Acta Slavica Iaponica
- Discipline: Slavistics, Eastern European Studies
- Language: English, Russian
- Edited by: Daisuke Adachi, Yoichi Isahaya

Publication details
- History: 1983-present
- Publisher: Slavic-Eurasian Research Center (Japan)
- Frequency: annual
- Open access: Yes

Standard abbreviations
- ISO 4: Acta Slav. Iaponica

Indexing
- ISSN: 0288-3503

Links
- Journal homepage;

= Acta Slavica Iaponica =

Acta Slavica Iaponica is an annual peer-reviewed academic journal published by the Slavic-Eurasian Research Center (Hokkaido University).
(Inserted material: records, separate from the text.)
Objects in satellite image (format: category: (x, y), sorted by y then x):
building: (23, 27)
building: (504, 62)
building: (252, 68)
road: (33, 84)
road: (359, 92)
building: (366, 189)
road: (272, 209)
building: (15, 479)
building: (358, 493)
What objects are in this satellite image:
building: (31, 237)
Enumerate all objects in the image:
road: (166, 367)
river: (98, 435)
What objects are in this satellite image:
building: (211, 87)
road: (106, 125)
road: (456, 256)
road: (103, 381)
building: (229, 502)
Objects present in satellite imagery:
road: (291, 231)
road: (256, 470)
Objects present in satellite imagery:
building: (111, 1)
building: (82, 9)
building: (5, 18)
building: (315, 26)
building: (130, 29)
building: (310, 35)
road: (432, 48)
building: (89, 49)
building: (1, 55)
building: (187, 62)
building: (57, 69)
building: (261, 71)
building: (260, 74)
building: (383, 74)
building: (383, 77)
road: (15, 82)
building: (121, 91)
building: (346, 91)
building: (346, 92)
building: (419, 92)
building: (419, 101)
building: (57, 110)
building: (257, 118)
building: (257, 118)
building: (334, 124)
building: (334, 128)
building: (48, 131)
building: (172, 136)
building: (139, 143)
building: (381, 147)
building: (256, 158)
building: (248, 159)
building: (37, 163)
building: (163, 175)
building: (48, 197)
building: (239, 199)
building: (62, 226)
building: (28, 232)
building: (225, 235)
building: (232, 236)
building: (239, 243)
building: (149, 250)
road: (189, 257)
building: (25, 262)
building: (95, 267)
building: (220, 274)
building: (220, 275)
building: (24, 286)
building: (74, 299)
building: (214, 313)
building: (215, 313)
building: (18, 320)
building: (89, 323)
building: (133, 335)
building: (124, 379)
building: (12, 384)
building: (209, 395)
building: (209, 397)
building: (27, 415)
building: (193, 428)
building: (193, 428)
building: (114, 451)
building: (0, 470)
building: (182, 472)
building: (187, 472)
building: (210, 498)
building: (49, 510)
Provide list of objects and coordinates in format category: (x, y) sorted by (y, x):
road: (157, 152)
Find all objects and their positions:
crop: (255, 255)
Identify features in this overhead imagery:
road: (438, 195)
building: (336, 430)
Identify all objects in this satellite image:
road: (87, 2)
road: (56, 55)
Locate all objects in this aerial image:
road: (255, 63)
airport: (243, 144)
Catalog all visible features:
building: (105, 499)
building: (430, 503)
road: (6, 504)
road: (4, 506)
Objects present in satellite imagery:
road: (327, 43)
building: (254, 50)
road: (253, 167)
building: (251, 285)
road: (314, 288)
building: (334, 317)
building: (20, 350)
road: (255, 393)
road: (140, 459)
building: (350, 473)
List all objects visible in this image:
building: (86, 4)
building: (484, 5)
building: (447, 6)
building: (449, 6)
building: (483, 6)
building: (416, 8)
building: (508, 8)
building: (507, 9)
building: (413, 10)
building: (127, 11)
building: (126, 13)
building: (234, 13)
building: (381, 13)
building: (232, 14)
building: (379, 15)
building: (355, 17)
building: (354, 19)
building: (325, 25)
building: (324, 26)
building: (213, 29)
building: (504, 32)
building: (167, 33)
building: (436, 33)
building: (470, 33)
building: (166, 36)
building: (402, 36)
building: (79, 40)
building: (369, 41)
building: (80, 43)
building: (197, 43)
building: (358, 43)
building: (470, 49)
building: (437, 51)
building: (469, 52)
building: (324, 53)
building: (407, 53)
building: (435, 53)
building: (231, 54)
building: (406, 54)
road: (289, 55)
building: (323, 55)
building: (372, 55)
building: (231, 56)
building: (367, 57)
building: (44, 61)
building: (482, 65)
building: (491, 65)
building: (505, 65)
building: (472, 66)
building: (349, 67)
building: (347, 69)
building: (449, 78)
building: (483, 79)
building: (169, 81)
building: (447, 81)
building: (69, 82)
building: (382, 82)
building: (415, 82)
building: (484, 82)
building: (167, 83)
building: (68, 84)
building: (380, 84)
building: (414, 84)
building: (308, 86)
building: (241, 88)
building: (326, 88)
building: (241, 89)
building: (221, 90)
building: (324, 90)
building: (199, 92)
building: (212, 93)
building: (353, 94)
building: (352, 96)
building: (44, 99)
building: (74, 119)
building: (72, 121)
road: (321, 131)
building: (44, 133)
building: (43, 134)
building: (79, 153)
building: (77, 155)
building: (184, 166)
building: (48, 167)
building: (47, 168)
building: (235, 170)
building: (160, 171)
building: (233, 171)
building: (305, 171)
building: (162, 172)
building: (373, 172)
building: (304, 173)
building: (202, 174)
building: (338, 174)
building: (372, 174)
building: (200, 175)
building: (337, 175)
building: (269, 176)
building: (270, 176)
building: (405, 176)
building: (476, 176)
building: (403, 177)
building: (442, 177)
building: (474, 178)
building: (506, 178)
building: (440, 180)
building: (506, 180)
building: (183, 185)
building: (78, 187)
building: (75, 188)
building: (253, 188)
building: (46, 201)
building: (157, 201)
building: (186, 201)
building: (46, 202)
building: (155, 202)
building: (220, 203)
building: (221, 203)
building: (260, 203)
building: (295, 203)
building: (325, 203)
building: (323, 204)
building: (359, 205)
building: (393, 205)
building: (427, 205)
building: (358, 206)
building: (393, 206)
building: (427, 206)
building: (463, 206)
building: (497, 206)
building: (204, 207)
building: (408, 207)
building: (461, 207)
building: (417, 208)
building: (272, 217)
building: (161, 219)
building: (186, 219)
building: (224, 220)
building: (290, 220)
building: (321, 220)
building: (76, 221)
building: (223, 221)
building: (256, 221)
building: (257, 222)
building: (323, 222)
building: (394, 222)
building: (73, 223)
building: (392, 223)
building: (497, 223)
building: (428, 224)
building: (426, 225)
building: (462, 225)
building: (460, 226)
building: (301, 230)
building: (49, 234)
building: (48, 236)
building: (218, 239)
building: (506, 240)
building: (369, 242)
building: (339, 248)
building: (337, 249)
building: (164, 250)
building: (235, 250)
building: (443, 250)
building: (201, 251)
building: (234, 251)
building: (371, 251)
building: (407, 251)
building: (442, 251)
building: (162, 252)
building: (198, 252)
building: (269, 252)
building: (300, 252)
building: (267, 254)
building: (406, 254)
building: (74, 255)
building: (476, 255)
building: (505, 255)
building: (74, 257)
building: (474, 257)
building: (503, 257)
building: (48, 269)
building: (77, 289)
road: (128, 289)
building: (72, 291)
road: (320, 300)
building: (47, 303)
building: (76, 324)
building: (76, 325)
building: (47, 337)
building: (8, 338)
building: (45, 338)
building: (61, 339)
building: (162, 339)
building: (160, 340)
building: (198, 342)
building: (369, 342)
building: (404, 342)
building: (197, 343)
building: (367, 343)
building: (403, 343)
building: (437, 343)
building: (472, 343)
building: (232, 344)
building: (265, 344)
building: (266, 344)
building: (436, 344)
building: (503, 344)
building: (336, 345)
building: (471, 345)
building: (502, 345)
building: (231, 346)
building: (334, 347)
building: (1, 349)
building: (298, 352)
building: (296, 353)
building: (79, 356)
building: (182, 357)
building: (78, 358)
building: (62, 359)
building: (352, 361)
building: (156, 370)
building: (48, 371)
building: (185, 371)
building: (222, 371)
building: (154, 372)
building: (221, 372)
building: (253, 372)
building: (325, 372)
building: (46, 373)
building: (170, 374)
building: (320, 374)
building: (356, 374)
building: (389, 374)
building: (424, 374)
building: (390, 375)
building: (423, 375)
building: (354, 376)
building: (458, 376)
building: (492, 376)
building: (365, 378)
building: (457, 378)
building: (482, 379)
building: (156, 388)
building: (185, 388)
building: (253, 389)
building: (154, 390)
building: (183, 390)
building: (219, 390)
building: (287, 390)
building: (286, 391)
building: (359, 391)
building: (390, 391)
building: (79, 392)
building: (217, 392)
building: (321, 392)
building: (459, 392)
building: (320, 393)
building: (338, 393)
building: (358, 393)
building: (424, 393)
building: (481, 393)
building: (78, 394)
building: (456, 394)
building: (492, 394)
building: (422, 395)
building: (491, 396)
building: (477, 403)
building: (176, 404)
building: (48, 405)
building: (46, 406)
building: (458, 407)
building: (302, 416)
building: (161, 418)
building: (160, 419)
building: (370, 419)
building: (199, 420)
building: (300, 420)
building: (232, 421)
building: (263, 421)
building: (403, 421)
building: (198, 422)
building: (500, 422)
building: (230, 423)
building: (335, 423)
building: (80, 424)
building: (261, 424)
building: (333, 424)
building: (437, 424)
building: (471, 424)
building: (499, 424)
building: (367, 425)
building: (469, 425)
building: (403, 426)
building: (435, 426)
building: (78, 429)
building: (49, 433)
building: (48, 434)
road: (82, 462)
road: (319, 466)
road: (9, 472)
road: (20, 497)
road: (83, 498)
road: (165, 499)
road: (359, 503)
It focuses on Slavistics and Eastern European Studies, accepting a wide variety of topics but especially those connected with Japan, including international relations, economics, literary studies, and Slavic history. It was and continues to be a print journal, today it is also open access. The journal was established in 1983.

==History==
Its first volume was reviewed in the Jahrbücher für Geschichte Osteuropas, noting its publication of an index of Suravu Kenkyu with English summaries for many articles for 1957–1982, as well as its report on Russian and Slavic holdings in Japanese libraries.

Some issues are topical. Volume 2 was devoted to the "Order Orientation and Liberal Tendencies in Soviet and East European Societies, Volume 5 to "The Soviet Union Faces Asia: Perceptions and Policies". Much of Volume 9 was devoted to Japan–Soviet and Japan–Russia relations.

There have been a total of 45 volumes as of 2024.